Think back to the last time you did a juice cleanse – one or two weeks of minimal calories, and all primarily from raw vegetable and fruit juices. Though some proclaim juice cleanses to be the ultimate way to fit into a bikini, others cry foul at its lack of enjoyment. What makes the experience of human pleasure is food, good food, lovely and sometimes naughty foods. Take away enjoyable foods and what’s left? A juice cleanse.
Enter the Cake Cleanse. Sounds amazing, but be warned that unlike a juice cleanse, the diet is not cake for every meal, sadly. In fact, it actually is a restrictive calorie diet, just one that includes the joy of cake. Eustacia Huen, a Personal Trainers in Vancouver, recently reported on the new cleanse developed by Australian Deborah Schipper in October of 2015. Schipper’s intention, as presented on her website, is that the diet will “improve health and vitality…lose weight while enjoying foods…and [end] restrictive diets.” So how can this be?

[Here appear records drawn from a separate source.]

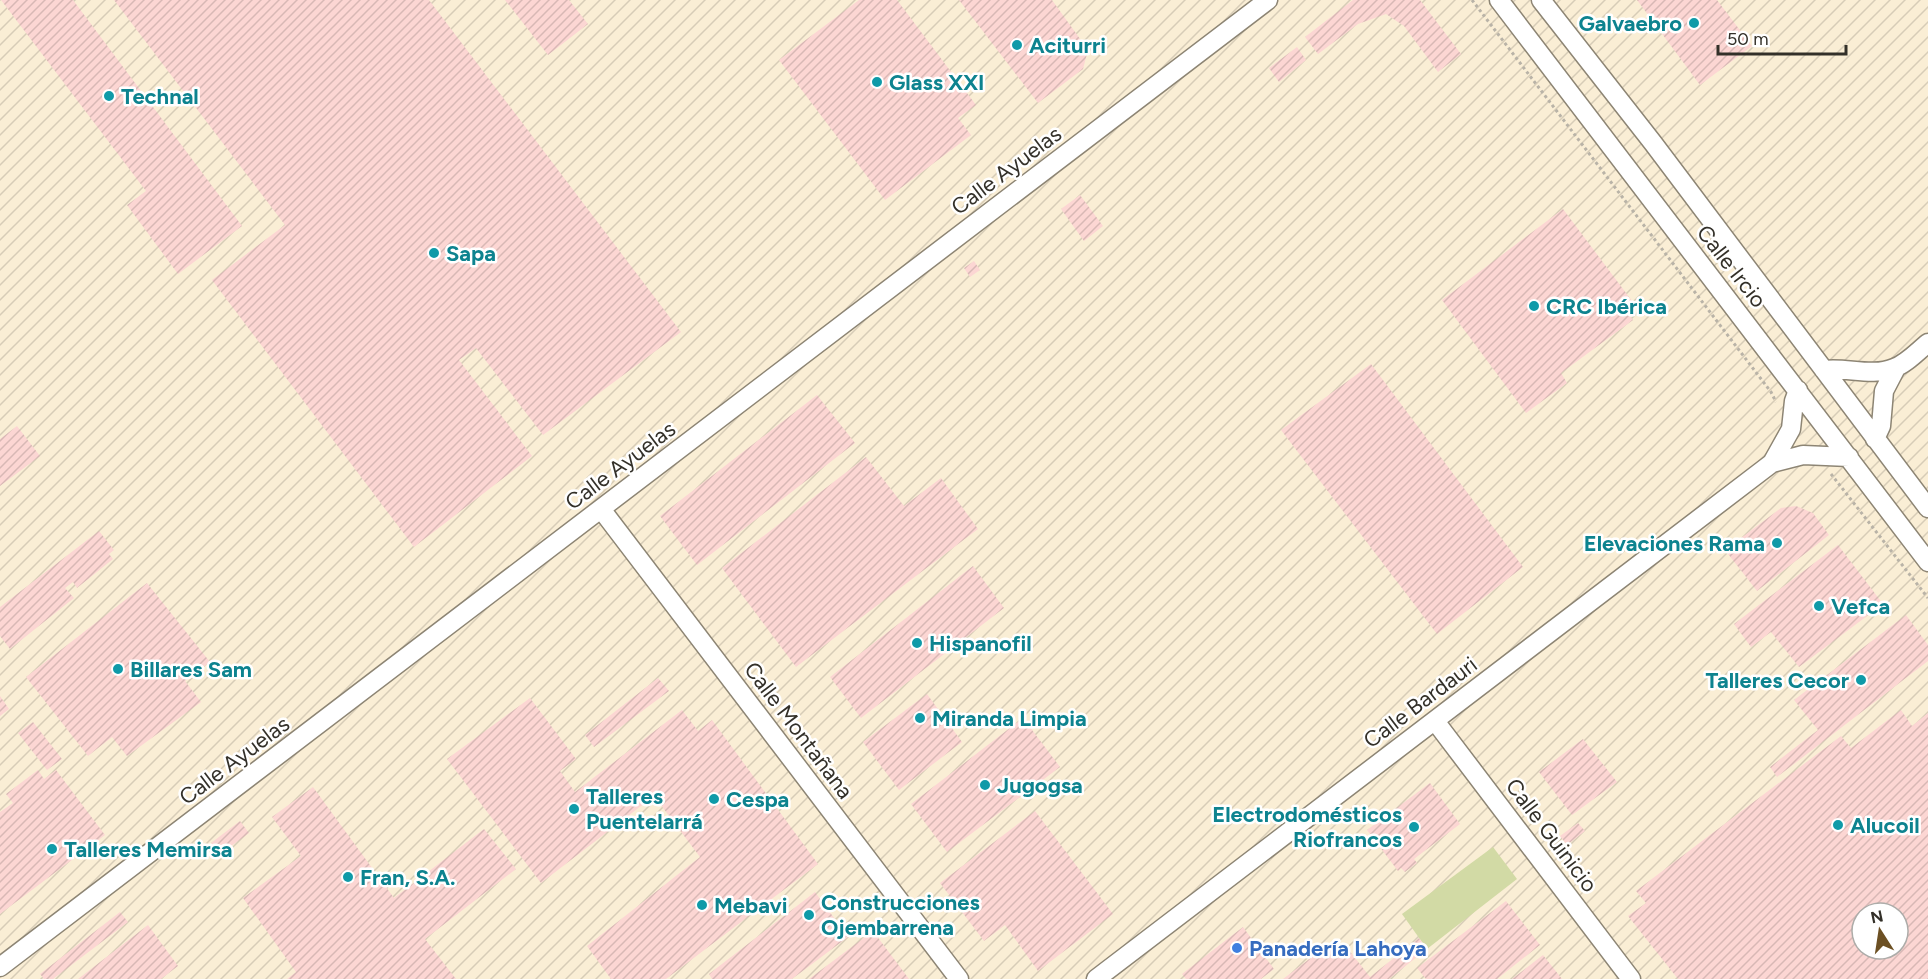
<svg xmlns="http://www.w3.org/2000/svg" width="1928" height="979" font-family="Figtree,sans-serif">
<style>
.industrial{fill:url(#industrial-furrows);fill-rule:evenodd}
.green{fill:#d2daa5}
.building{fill:url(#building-hatch);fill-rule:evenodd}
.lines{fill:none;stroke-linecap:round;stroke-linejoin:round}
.street-casing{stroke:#8d8574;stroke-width:21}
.path{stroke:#b9b3a7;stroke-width:3;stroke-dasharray:3 3;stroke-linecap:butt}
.street{stroke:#fff;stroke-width:18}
.culture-dot{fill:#0f9aa8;stroke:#fff;stroke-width:2}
.shop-dot{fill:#3f7fe0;stroke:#fff;stroke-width:2}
.labels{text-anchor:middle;stroke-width:5;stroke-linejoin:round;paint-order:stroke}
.culture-label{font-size:22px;font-weight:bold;fill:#0d838f;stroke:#fff;text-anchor:start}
.street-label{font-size:22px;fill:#333029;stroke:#fff}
.shop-label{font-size:22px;font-weight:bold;fill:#366cbe;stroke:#fff;text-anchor:start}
</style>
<defs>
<pattern id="industrial-furrows" width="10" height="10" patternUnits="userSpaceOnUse" patternTransform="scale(1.5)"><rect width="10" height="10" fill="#faeed5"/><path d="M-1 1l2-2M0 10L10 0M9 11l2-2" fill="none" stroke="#d7ccb7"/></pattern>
<pattern id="building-hatch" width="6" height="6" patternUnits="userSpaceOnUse" patternTransform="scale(1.5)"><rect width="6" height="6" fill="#fcd6d3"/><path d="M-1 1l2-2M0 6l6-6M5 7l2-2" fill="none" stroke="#d8b8b5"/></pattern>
</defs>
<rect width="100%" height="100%" fill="#fff8e9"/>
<path class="industrial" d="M0,0H1928V979H0ZM1862,913H1898V949H1862Z"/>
<path class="green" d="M1493,847L1517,879L1427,949L1402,914Z"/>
<path class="building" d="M1,0H73L242,226L178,274L127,205L146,191Z
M114,0H429L681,332L543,435L476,348L459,360L532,456L414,547L212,280L285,225Z
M505,0H569L588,24L548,55Z
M859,0H897L976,105L958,118L971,135L885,200L779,60Z
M959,0H1052L1088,50L1083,69L1038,103Z
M1353,0H1420L1461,54L1438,72L1404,26L1386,14L1358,24L1318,54L1305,37Z
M1637,0H1717L1752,46L1700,85Z
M1297,47L1306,60L1279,82L1269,68Z
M1080,195L1103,226L1084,241L1061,209Z
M1563,209L1635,305L1626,311L1633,320L1561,373L1567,383L1526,413L1442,300Z
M974,261L980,270L970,277L964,268Z
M1371,364L1523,567L1437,634L1281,430Z
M817,395L855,443L697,565L660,516Z
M17,426L40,456L0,486V439Z
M866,457L904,506L941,478L978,529L796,667L722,568Z
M1796,506L1813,513L1829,535L1757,591L1725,550L1781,508Z
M99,531L114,550L109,554L113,559L77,588L73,582L65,588L74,598L10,649L0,636V607Z
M1838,545L1883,604L1799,667L1771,632L1751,647L1734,624Z
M973,566L1004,608L861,718L830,677Z
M147,583L210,662L185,681L201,702L127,756L112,737L88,756L26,677Z
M1906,615L1928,645V661L1777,777L1770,767L1818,730L1794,700Z
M658,678L669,691L594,747L585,735Z
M927,694L962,742L899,790L863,742Z
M0,696L9,709L0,716Z
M530,698L576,759L560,771L575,792L682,710L698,731L712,720L818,864L666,979H611L587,946L700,857L654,796L541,883L447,759Z
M1901,710L1912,726L1928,713V979H1678L1628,916L1646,903L1636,891L1841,736L1851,748ZM1862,913H1898V949H1862Z
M1023,718L1060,767L947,852L911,804Z
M33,722L62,759L47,770L18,733Z
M1583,739L1617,782L1572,815L1539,772Z
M38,770L44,779L56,770L105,835L0,914V812L13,803L6,794Z
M1430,783L1460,824L1414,859L1417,863L1405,872L1401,868L1398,871L1367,830Z
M313,787L394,898L484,829L516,869L425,939L456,979H287L296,972L243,898L301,856L272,817Z
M1035,811L1113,914L1038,971L1005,925L984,941L940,883Z
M240,821L249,833L219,855L211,843Z
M1578,823L1585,831L1567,845L1560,836Z
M815,892L848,937L792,979H712L709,974Z
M1506,901L1540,945L1497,979H1426L1417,968Z
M120,912L128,922L53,979H44L40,974Z
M148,925L178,966L161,979H78Z
M1243,927L1274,969L1261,979H1186L1182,974Z
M873,931L909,979H809Z
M1419,938L1427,949L1389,979H1283L1329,944L1335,953L1345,945L1370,977Z
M1543,955L1562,979H1512Z"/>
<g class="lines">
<defs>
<path id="street" d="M1499,0L1928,562
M1541,0L1653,143L1928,508
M1824,370C1847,367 1872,377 1894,368C1906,364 1918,351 1928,343
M1875,439L1881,426L1884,391L1896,368
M1772,463L1803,455L1849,457
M601,509L959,979
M1435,721L1631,979
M0,967L1268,0
M1096,979L1772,463L1791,429L1794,401L1798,390"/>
</defs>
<use href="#street" class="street-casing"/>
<path class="path" d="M1472,0L1771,392L1776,402
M1831,474L1928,598"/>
<use href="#street" class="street"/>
</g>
<g class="culture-dot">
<circle cx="1694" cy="23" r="6"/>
<circle cx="1017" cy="45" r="6"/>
<circle cx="877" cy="82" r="6"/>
<circle cx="109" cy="96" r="6"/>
<circle cx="434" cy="253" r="6"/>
<circle cx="1534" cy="306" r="6"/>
<circle cx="1777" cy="543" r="6"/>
<circle cx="1819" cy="606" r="6"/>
<circle cx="917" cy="643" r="6"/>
<circle cx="118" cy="669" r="6"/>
<circle cx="1861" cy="680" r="6"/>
<circle cx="920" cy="718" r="6"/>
<circle cx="985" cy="785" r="6"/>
<circle cx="714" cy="799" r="6"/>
<circle cx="574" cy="809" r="6"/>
<circle cx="1838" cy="825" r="6"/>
<circle cx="1414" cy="827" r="6"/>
<circle cx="52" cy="849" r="6"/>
<circle cx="348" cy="877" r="6"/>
<circle cx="702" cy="905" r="6"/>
<circle cx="809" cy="915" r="6"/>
</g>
<circle class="shop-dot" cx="1237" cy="948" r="6"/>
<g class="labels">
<g class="culture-label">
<text x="1682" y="31" text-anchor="end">Galvaebro</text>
<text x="1029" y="53">Aciturri</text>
<text x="889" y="90">Glass XXI</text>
<text x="121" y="104">Technal</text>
<text x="446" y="261">Sapa</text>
<text x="1546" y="314">CRC Ibérica</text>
<text x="1765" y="551" text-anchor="end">Elevaciones Rama</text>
<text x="1831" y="614">Vefca</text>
<text x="929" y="651">Hispanofil</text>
<text x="130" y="677">Billares Sam</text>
<text x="1849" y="688" text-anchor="end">Talleres Cecor</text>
<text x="932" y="726">Miranda Limpia</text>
<text x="997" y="793">Jugogsa</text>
<text x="586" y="804">Talleres<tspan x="586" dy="25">Puentelarrá</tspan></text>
<text x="726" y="807">Cespa</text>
<text x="1402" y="822" text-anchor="end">Electrodomésticos<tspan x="1402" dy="25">Riofrancos</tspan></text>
<text x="1850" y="833">Alucoil</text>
<text x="64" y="857">Talleres Memirsa</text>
<text x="360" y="885">Fran, S.A.</text>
<text x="821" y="910">Construcciones<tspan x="821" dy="25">Ojembarrena</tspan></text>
<text x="714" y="913">Mebavi</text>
</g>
<g class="street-label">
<text transform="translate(1006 170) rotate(-37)" y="8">Calle Ayuelas</text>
<text transform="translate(1732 266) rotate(52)" y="8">Calle Ircio</text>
<text transform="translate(620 465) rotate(-37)" y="8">Calle Ayuelas</text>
<text transform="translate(1420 702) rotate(-37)" y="8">Calle Bardauri</text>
<text transform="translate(799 730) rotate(53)" y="8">Calle Montañana</text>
<text transform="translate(234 760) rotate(-37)" y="8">Calle Ayuelas</text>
<text transform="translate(1552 835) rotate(53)" y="8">Calle Guinicio</text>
</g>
<g class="shop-label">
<text x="1249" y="956">Panadería Lahoya</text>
</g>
</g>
<g transform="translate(1880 931) rotate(348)"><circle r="28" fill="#ffffff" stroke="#adaca9" stroke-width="1.5"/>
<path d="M0-4.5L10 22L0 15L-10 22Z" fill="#6c5023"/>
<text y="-9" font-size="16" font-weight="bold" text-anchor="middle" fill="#333029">N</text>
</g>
<path d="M1718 45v9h128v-9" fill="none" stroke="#333029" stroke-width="3"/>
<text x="1727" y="45" font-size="18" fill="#333029" stroke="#ffffff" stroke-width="4.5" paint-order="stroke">50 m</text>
</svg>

The term “cake” is most likely used in a looser sense than the general populace anticipates. The cleanse is based on a recipe book that she created, with recipes focusing on healthy ingredients and gluten free flours. She combines Greek yogurt, coconut oil, and almonds, to name a few, avoiding refined sugars, preservatives, trans fats, and artificial anything found in store bought cakes and mixes. But while a cupcake at every meal sounds perfect, the diet itself also balances itself with high protein and loads of vegetables.
Be warned, however, that the diet is low calorie, at 1200 calories max a day. This does, however, include all the pancakes, cupcakes, and brownie-texture cakes in the recipe book. Though the selection of foods outside of sweet treats is vast and healthy, the servings are small. It is possible for participants to lose roughly one or two pounds a week, but staying the course for long might be challenging, even with the gimmick of having your cake and eating it too.
Regardless of the fad diet plan you try, there are a few keys for dieting success. Forgive yourself if and when you fall off the diet wagon. Pick yourself up and start again immediately, not tomorrow or next week. Keep your plates balanced, focusing on whole foods and less on processed foods. Count calories in and calories out. Cell phone apps now can track both for you, but weighing foods to determine portion sizes is important as well. Last, get physical. Aim for 30 minutes a day of moderate activity, even just walking at a good pace.